Problem to solve: Could you turn the lines beginning with the very first one and ending with the one that contains "This repository contains", both included, into a numbered list that leaves out the blank lines?
• • • •
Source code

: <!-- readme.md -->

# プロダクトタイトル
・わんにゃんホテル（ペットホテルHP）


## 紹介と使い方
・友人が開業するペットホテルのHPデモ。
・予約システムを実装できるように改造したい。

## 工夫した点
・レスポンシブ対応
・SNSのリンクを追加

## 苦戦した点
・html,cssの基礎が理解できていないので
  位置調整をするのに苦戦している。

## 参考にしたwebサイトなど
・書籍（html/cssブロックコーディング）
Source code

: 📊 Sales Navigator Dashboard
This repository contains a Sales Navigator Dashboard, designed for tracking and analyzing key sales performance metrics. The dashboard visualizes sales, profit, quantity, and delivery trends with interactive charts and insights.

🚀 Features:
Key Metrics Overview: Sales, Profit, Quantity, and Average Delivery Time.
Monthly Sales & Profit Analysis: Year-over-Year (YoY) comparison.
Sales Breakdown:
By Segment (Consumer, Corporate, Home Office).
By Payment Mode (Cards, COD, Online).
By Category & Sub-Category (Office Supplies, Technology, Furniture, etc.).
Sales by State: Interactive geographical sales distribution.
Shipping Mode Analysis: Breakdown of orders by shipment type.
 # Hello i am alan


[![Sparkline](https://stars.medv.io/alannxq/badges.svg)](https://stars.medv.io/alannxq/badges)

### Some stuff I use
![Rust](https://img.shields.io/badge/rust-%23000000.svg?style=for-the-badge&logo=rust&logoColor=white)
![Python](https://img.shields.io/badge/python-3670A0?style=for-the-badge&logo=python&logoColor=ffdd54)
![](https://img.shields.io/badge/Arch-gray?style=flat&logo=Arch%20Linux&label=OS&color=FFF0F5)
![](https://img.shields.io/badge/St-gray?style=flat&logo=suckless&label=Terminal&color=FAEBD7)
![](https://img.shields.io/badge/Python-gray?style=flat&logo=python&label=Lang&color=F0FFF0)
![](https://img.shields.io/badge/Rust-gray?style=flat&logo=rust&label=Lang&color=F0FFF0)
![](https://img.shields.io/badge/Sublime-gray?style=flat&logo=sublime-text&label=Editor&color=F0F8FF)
• • • •
Task answer:
1. Source code
2. : <!-- readme.md -->
3. # プロダクトタイトル
4. ・わんにゃんホテル（ペットホテルHP）
5. ## 紹介と使い方
6. ・友人が開業するペットホテルのHPデモ。
7. ・予約システムを実装できるように改造したい。
8. ## 工夫した点
9. ・レスポンシブ対応
10. ・SNSのリンクを追加
11. ## 苦戦した点
12. ・html,cssの基礎が理解できていないので
13.   位置調整をするのに苦戦している。
14. ## 参考にしたwebサイトなど
15. ・書籍（html/cssブロックコーディング）
16. Source code
17. : 📊 Sales Navigator Dashboard
18. This repository contains a Sales Navigator Dashboard, designed for tracking and analyzing key sales performance metrics. The dashboard visualizes sales, profit, quantity, and delivery trends with interactive charts and insights.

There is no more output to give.